Ben’s narrative is fast paced and one chapter’s haunting and harrowing events lead to another. The story is set in 1990s Nigeria and Obioma shows us a background of social disintegration and change. There is a strong sense of the Nigerian cultural belief in faith, prophecy and myth. Ben’s strict father does all in his power to control and stabilise his family’s future but, on their doorstep, there is a wild madman who masturbates in public, rapes a corpse and fries refuse in a wok. The central role of the family is clearly established and then broken apart. Ben’s close-knit unit which once held so much promise and hope is challenged and fractured by a sequence of unavoidable consequences: the tension is palpable and thrilling.
The story is poignant but there is no excessive sentiment. Ikenna’s fate is played out and events are set in motion in a way which can’t be avoided and each brother’s story, in turn, becomes a central focus. The novel deals with Ben’s rites of passage and of him coming to terms with dilemmas which face us all: the central unavoidable question is, where does loyalty end and vengeance begin?
In chapter after chapter – and I won’t create spoilers – every member of Ben’s family is deeply affected by what happens to Ikenna and consequences heap on former consequences to create tragedy and a shocking story which makes the novel hard to put down.
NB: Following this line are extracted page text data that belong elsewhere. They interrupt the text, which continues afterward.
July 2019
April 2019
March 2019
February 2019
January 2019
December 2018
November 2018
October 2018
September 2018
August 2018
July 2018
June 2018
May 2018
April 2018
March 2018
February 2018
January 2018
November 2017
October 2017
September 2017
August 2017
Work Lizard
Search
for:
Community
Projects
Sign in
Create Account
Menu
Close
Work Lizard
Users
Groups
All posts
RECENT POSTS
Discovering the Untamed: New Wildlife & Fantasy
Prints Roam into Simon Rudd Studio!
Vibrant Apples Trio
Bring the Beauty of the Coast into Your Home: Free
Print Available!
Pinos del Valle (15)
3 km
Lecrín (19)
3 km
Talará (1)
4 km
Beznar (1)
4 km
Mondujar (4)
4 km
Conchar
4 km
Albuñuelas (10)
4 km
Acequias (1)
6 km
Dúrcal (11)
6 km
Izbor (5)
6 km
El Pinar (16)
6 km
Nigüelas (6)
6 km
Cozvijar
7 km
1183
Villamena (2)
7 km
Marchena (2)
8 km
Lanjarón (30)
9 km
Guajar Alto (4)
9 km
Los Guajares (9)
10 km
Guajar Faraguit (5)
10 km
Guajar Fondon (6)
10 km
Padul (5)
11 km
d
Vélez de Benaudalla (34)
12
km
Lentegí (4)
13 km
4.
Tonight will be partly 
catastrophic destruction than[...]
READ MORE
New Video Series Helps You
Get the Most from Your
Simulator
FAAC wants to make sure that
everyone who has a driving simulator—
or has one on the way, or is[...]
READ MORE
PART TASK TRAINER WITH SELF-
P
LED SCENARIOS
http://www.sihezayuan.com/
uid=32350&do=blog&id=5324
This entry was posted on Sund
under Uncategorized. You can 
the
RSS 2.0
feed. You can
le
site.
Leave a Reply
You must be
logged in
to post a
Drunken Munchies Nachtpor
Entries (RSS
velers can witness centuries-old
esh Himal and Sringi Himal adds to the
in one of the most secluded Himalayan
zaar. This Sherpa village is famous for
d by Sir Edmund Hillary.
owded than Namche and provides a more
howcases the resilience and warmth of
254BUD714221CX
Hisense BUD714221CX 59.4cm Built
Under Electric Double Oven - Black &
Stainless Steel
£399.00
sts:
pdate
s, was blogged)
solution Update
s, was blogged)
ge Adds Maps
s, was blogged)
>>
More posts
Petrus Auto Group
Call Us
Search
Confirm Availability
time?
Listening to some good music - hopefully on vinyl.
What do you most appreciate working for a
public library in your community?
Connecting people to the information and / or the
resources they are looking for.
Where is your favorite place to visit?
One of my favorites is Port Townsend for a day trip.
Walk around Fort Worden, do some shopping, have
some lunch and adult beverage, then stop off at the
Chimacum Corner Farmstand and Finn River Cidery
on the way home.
Obioma’s style is always evocative, clear and never indulgent. He writes with the lucid understanding of the changing world through the eyes of a growing boy, but there is always a rich landscape of characters and setting which brings the context of modern Nigeria into sharp focus. The story accelerates with perpetual breathlessness towards a thrilling ending and it is beautifully told and always credible.
This is Obioma’s first novel and I loved it from cover to cover. It is richly imaginative, with an original voice and it’s a gripping read. Goodreading Magazine has called it ‘African Kite Runner’: I assume this is because Obioma’s ability to weave a haunting story is, like Khaled Hosseini’s, powerful and it makes for a stunning read. I will buy all of his books.